The fields once cleared, Batiste without losing time proceeded to cultivate them. They were somewhat hard; but like an expert farmer, he planned to work them little by little, in sections, and marking out a plot near his farm-house, he began to break up the earth, aided by all his family.
The neighbours made sport of them with an irony which betrayed their irritation. A pretty family! They were gipsies, like those who sleep under the bridges. They lived in that old farm-house like shipwrecked sailors who are holding out in a ruined boat; plugging a hole here, shoring there, doing real wonders to sustain the straw roof, and distributing their poor furniture, carefully polished, in all the rooms which had been before the burrowing place of rats and vermin.
In their industry, they were like a nest of squirrels, unable to keep idle while the father was working. Teresa, the wife, and Roseta, the eldest daughter, with their skirts tucked in between their legs, and hoe in hand, dug with more zeal than day-labourers, resting only to throw back the locks of hair which kept straggling over their red, perspiring foreheads. The eldest son made continuous trips to Valencia with the rush-basket on his shoulder, carrying manure and rubbish which he piled up in two heaps like columns of honour at the entrance to the farm-house; and the three little tots, grave and laborious, as if they understood the situation of the family, went down on all fours behind the diggers, tearing up the hard roots of the burned shrubs from the earth.
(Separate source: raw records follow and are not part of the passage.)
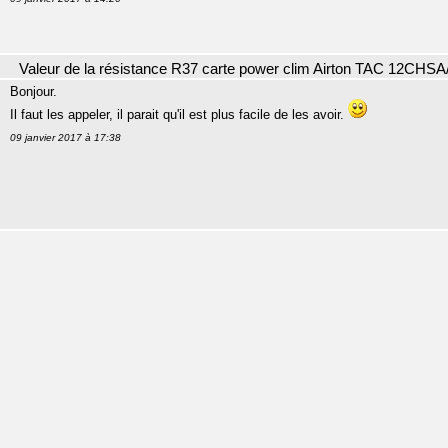
Valeur de la résistance R37 carte power clim Airton TAC 12CHSA
Bonjour.
Il faut les appeler, il parait qu'il est plus facile de les avoir.
09 janvier 2017 à 17:38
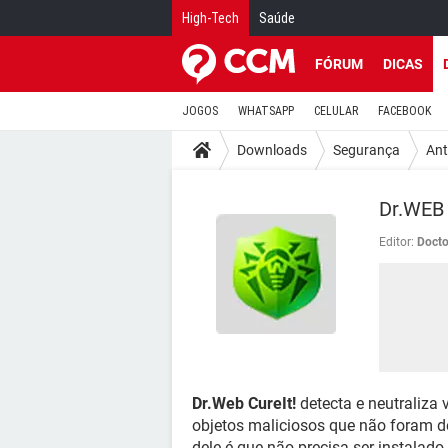
High-Tech
Saúde
FÓRUM
DICAS
JOGOS
WHATSAPP
CELULAR
FACEBOOK
Downloads
Segurança
Ant
Dr.WEB 
Editor:
Doct
Dr.Web CureIt!
detecta e neutraliza v
objetos maliciosos que não foram de
dele é que não precisa ser instalado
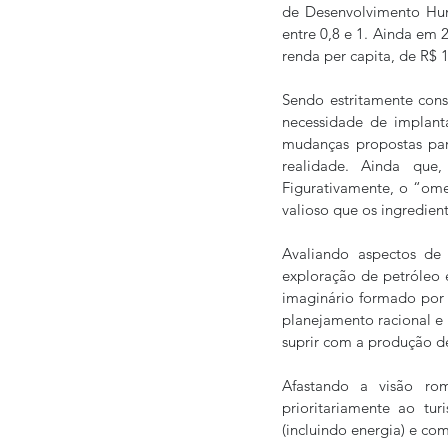
de Desenvolvimento Hum
entre 0,8 e 1. Ainda em 
renda per capita, de R$ 1
Sendo estritamente conse
necessidade de implanta
mudanças propostas par
realidade. Ainda que
Figurativamente, o “omel
valioso que os ingrediente
Avaliando aspectos de 
exploração de petróleo e
imaginário formado por 
planejamento racional e
suprir com a produção de
Afastando a visão rom
prioritariamente ao tur
(incluindo energia) e co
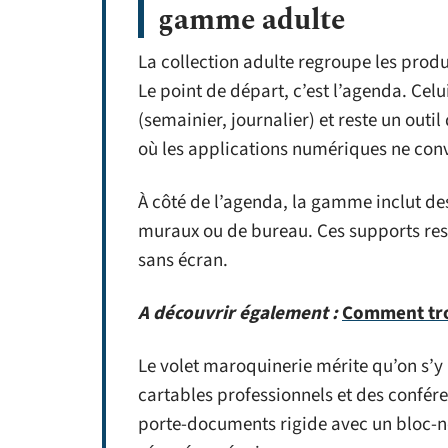
gamme adulte
La collection adulte regroupe les prod
Le point de départ, c’est l’agenda. Celu
(semainier, journalier) et reste un out
où les applications numériques ne con
À côté de l’agenda, la gamme inclut d
muraux ou de bureau. Ces supports rest
sans écran.
A découvrir également :
Comment trou
Le volet maroquinerie mérite qu’on s’
cartables professionnels et des confér
porte-documents rigide avec un bloc-not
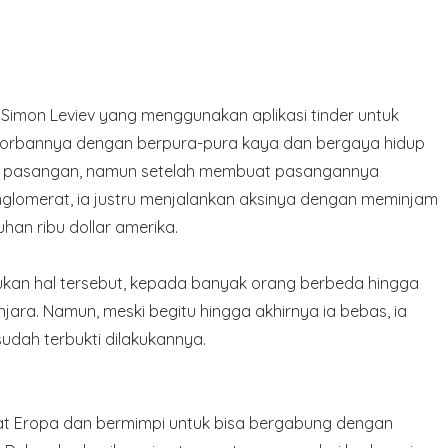
i, Simon Leviev yang menggunakan aplikasi tinder untuk
orbannya dengan berpura-pura kaya dan bergaya hidup
ri pasangan, namun setelah membuat pasangannya
glomerat, ia justru menjalankan aksinya dengan meminjam
an ribu dollar amerika.
akukan hal tersebut, kepada banyak orang berbeda hingga
njara. Namun, meski begitu hingga akhirnya ia bebas, ia
udah terbukti dilakukannya.
t Eropa dan bermimpi untuk bisa bergabung dengan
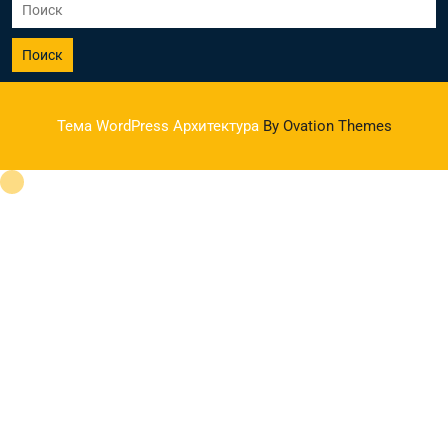
Поиск
Тема WordPress Архитектура
By Ovation Themes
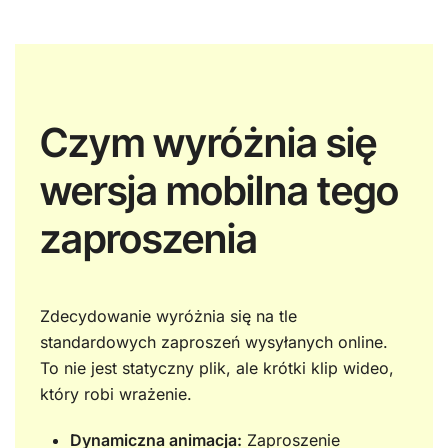
Czym wyróżnia się
wersja mobilna tego
zaproszenia
Zdecydowanie wyróżnia się na tle
standardowych zaproszeń wysyłanych online.
To nie jest statyczny plik, ale krótki klip wideo,
który robi wrażenie.
Dynamiczna animacja:
Zaproszenie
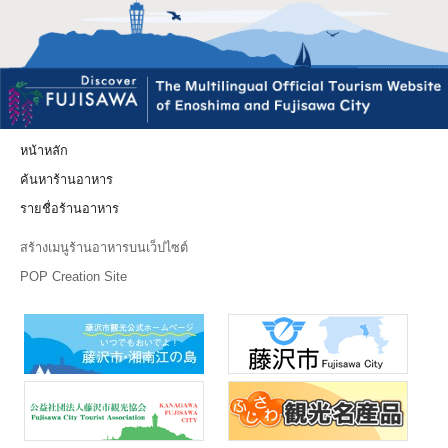
หน้าหลัก
ค้นหาร้านอาหาร
รายชื่อร้านอาหาร
สร้างเมนูร้านอาหารบนเว็ปไซต์
POP Creation Site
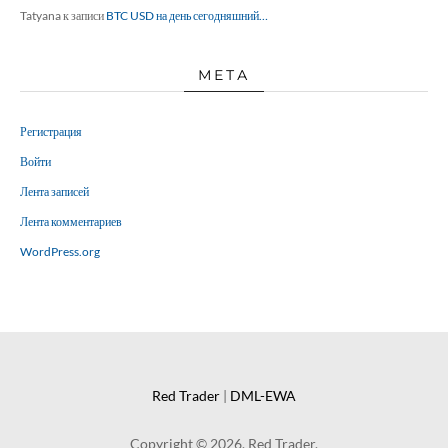
Tatyana
к записи
BTC USD на день сегодняшний…
МЕТА
Регистрация
Войти
Лента записей
Лента комментариев
WordPress.org
Red Trader
|
DML-EWA
Copyright © 2026. Red Trader.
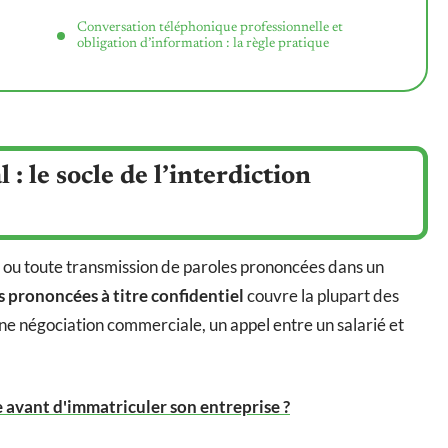
Conversation téléphonique professionnelle et
obligation d’information : la règle pratique
: le socle de l’interdiction
nt ou toute transmission de paroles prononcées dans un
s prononcées à titre confidentiel
couvre la plupart des
une négociation commerciale, un appel entre un salarié et
e avant d'immatriculer son entreprise ?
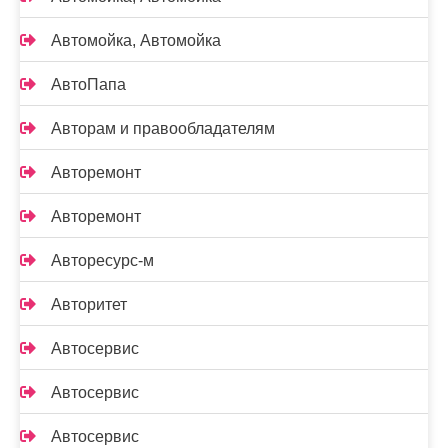
Автомойка, Автомойка
АвтоПапа
Авторам и правообладателям
Авторемонт
Авторемонт
Авторесурс-м
Авторитет
Автосервис
Автосервис
Автосервис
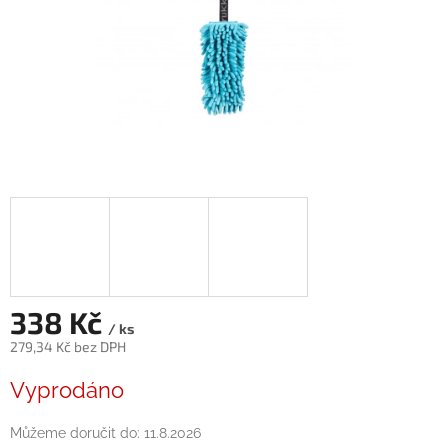
338 Kč
/ ks
279,34 Kč bez DPH
Měrná
Vyprodáno
cena:
Můžeme doručit do:
11.8.2026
This preparatory work lasted more than a week, the family sweating and panting from dawn till night.
Half of the land having been broken up, Batiste fenced in the plot and tilled it with the aid of the willing nag, which was like one of the family.
He had only to proceed to cultivate. They were then in Saint Martin's summer, the time of sowing, and the labourer divided the broken-up earth into three parts. The greater part was for wheat, a smaller patch for beans, and another part for fodder, for it would not do to forget Morrut, the dear old horse: well had he earned it.
And with the joy of those who discover a port after a hard voyage, the family proceeded to the sowing. The future was assured. The fields of the huerta never failed; here bread for all the year would be forthcoming.
On the afternoon which completed the sowing, they saw coming over the adjoining road some sheep with dirty wool, which stopped timidly at the end of the field.
Behind them walked an old man, like dried up parchment, yellowish, with deep sunken eyes and a mouth surrounded by a circle of wrinkles. He was walking with firm steps, but with his shepherd's crook ahead of him, as though feeling his way along the road.
The family looked at him with attention; he was the only person who had ventured to approach the land within the two weeks they were here. On noticing the hesitation of the sheep, he shouted to them to go on.